Hey, that sounds like a lot of work though. What if instead you could just pretend that one of the people involved wasn’t a thing? What if, when presented with two people who gave you a difficult kind of experience to reconcile with, within your faith, and you don’t have the skills to confront anyone about that or recognise that sometimes people are bad for one another, what if instead, like, just…

One of them wasn’t there?

This is really specific, really direct kind of complete freezeout. The church collectively picks one of the people in the former couple and just ignores the other. Wholesale. I’ve seen this happen a few times but every time it’s been the unpersoning of the woman in the couple, which, you know, maybe that’s because in every example the church collectively agreed that the woman did the bad thing or maybe it’s just that we were pre-built and prepared to hate women a lot? Maybe.

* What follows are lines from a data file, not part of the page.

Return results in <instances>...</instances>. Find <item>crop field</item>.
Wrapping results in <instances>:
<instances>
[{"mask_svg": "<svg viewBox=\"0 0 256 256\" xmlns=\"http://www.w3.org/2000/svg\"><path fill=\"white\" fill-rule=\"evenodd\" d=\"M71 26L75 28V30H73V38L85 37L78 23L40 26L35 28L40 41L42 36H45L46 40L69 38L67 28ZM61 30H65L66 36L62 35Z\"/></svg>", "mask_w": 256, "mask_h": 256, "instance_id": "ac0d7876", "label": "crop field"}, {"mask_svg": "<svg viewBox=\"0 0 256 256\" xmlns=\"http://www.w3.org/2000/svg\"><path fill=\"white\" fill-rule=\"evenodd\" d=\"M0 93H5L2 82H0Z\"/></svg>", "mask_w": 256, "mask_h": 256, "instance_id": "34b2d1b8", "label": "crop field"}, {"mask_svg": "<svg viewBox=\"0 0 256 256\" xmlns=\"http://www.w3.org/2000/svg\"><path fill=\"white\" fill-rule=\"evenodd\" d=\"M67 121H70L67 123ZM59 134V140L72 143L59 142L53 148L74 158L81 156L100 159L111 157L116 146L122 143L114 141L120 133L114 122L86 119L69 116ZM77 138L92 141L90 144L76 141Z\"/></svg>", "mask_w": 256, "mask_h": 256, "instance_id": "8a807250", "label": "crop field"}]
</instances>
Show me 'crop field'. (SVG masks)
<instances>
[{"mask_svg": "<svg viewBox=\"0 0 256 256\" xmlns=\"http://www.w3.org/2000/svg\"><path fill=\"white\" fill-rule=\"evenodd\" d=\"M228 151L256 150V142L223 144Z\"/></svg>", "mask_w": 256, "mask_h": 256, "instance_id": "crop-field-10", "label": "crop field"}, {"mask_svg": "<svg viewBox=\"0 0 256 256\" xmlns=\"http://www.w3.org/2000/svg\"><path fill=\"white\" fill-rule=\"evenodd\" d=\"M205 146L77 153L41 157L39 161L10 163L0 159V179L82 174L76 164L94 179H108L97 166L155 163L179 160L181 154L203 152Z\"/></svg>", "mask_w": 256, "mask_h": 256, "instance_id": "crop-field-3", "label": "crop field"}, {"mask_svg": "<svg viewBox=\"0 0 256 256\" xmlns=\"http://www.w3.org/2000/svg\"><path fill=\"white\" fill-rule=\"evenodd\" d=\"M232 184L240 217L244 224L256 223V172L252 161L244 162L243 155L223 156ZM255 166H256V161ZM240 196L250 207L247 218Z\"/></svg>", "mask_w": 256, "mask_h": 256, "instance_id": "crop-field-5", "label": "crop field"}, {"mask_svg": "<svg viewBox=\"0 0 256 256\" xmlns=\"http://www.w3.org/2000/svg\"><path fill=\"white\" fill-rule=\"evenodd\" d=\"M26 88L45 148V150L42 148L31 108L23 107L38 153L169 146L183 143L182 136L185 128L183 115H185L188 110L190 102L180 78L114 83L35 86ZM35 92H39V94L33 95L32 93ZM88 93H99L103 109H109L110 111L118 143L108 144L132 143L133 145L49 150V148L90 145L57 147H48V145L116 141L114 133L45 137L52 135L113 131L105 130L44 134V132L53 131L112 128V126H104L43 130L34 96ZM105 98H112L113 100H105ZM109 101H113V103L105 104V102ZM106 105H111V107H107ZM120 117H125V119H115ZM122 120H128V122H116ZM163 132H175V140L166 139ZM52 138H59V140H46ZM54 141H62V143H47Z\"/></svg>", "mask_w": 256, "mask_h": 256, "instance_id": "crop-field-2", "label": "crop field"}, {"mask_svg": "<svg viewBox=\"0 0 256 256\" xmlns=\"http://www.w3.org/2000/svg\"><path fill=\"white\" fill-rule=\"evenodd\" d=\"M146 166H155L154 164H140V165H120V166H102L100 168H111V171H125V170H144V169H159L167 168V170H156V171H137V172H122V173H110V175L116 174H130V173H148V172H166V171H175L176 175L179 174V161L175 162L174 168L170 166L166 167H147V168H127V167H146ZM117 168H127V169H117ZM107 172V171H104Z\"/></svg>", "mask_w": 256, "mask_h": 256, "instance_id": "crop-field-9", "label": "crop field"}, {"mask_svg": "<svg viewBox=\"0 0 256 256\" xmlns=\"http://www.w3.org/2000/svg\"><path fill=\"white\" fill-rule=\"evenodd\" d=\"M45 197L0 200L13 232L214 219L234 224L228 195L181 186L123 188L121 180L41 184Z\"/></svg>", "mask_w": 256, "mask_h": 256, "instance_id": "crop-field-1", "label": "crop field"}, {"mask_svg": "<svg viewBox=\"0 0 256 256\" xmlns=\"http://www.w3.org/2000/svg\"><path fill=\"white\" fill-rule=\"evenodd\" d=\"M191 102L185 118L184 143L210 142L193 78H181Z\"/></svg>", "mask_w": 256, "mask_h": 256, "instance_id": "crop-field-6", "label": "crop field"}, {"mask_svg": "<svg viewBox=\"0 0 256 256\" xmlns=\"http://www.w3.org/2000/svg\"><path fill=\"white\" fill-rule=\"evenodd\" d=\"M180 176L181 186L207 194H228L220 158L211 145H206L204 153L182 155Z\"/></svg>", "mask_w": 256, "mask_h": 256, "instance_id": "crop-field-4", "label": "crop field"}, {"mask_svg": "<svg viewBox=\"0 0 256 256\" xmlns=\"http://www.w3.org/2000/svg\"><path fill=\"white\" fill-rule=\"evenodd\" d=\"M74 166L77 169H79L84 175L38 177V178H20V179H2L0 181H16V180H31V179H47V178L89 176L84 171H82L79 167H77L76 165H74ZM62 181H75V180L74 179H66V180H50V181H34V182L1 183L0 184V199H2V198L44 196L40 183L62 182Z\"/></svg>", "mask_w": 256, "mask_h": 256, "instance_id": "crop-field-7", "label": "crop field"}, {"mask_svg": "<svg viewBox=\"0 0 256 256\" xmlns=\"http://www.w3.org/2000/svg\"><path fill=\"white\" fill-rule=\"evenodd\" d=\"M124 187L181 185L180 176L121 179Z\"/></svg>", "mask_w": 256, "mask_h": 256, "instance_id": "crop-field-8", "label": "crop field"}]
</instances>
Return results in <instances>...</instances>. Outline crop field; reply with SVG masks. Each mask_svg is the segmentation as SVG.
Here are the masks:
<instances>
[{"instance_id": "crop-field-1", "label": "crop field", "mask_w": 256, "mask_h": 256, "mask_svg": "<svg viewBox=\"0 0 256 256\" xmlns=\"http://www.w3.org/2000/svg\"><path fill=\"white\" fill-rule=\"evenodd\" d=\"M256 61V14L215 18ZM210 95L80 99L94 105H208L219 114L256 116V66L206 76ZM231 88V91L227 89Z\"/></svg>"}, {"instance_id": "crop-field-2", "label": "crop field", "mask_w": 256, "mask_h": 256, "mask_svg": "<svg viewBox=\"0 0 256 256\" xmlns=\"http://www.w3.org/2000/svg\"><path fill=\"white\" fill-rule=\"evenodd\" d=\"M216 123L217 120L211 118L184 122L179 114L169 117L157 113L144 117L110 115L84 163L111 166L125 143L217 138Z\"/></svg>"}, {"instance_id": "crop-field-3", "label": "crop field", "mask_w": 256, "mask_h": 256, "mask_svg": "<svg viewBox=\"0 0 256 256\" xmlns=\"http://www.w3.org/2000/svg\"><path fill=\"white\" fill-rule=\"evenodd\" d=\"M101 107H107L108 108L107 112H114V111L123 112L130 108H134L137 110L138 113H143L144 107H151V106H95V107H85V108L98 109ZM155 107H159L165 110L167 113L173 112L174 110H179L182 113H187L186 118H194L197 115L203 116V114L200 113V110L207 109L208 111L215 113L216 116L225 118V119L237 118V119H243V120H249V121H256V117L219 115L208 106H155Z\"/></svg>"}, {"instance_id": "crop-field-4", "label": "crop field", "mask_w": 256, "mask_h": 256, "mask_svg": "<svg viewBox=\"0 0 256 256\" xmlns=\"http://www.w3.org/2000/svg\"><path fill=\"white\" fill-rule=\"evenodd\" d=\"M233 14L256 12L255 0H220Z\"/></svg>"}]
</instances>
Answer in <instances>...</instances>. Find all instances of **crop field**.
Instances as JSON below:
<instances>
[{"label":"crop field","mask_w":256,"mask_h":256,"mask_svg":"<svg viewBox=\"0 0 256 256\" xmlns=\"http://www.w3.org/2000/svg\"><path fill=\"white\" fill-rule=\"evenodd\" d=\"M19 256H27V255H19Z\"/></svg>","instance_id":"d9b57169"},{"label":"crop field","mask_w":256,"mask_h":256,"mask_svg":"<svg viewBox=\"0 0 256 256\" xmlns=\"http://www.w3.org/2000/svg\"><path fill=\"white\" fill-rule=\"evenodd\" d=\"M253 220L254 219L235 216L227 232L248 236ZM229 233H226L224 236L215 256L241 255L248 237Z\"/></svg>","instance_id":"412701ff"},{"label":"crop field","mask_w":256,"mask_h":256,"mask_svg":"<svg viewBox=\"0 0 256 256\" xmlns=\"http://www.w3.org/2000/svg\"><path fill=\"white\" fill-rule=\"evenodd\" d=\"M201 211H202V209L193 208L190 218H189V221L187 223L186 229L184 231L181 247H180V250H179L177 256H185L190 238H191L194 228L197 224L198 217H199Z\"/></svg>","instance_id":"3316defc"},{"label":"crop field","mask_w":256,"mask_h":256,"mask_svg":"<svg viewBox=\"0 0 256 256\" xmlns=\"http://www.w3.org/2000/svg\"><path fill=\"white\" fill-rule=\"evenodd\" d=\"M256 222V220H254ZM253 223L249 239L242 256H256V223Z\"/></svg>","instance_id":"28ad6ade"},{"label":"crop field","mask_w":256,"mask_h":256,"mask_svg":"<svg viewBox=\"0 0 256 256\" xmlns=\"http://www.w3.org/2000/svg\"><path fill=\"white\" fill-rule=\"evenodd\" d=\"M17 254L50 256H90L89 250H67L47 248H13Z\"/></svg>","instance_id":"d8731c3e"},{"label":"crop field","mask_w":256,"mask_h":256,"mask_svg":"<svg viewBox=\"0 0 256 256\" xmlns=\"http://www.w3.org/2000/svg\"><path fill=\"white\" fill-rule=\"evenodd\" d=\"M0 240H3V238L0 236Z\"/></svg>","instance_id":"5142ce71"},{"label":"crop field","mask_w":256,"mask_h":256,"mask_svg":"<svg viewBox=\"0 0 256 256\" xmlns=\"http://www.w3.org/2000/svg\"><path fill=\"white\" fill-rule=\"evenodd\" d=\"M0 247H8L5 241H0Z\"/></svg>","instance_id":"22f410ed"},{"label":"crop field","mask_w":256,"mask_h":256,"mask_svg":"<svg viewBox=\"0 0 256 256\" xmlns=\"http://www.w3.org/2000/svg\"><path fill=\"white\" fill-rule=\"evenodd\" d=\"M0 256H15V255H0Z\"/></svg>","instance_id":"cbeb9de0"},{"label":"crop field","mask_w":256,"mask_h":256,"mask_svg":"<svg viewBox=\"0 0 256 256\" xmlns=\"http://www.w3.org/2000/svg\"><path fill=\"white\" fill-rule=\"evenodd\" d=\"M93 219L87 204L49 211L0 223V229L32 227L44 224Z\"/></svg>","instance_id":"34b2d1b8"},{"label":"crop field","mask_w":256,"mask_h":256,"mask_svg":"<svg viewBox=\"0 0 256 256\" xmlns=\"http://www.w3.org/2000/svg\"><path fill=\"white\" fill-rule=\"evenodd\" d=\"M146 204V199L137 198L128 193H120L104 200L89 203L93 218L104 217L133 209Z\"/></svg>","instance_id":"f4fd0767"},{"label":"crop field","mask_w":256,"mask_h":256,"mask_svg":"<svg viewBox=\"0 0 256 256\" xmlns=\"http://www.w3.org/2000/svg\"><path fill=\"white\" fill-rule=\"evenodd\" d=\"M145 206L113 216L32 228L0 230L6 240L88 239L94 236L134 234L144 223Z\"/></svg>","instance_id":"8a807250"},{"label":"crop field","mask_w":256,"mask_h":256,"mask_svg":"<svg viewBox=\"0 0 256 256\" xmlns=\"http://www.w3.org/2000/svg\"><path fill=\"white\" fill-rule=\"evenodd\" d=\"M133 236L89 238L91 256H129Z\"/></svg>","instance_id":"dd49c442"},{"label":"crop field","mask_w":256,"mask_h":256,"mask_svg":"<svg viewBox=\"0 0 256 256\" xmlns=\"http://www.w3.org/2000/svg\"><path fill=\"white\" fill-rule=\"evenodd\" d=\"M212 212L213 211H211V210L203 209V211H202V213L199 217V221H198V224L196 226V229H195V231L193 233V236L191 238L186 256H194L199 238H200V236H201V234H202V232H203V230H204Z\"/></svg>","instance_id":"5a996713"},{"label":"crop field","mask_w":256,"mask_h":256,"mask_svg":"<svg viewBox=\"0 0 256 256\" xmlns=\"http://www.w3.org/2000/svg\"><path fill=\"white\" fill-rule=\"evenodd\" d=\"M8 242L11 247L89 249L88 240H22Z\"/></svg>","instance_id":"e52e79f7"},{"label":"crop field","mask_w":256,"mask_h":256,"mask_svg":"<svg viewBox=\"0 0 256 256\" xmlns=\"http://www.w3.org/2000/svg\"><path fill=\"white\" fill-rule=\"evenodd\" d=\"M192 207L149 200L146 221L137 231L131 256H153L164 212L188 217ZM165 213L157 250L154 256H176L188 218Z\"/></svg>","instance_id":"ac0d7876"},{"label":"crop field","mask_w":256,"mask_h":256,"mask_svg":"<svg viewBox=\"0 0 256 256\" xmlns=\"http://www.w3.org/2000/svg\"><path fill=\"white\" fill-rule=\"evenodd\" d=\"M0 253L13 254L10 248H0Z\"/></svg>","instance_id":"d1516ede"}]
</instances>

The thing is this Unpersoning is an example of treating the experience as something that you need to punish, but not something that you have the emotional

Anyway, Unpersoning is easy but it runs into risks if say, the Unperson is the one with the kids and the other kids play with those kids. It can be harder to isolate the kids and you know, the parents and adults don’t want to tell the kids ‘don’t talk to them, they did a divorce,’ so instead it’s just social pressure, a sort of low-key pushing away from shared events with that kid or those kids. This is obviously, a tough one. The good news is that kids just have enough suffering and struggles to go through because it’s not like they’re people with agency and emotional needs.

Heck, just tell the kids that one of the parents died, and call the parent that’s still around a widow and let the kids think that. Even if the other parent is in the church and the kid just doesn’t recognise them! What’s wrong with a bit of gaslighting? They’re kids, they won’t remember and be messed up by this!

The Whole Church Divorces

Then there’s another option which is… weird to see in action but I’ve absolutely seen it. In the case of a Church Divorce, basically, everyone in the church picks one side of the conversation, and then only interact with that side of it. I’ve noticed this only happened in the churches which were small enough that only one couple could have a divorce at a time – larger churches, this strategy tends to create weird shattering spaces where people have to organise a kind of chart to work out whether or not the person they were talking to could recognise the existence of another person or not.

This technique is pretty solid in those smaller groups though. Because suddenly you’re not feeling like you did something bad or excluded a person, you’re not Abandoning Fellowship, or Punishing a Person. It’s actually much more like half the church gets social anxiety, and it can be as simple as ‘hey, did I talk to that person more recently than the other? well, I don’t want to talk about the d word, so… soo I guess I’ll just never talk to that other person, ever again!’

Remember, one of the things that God gives you is strength and courage, which you should never use to do anything modestly socially uncomfortable.

1 Comment

  1. @updates @Talen_Lee a super interesting read – and your pro-divorce words are similar to the ones you gave me back when I was considering the same.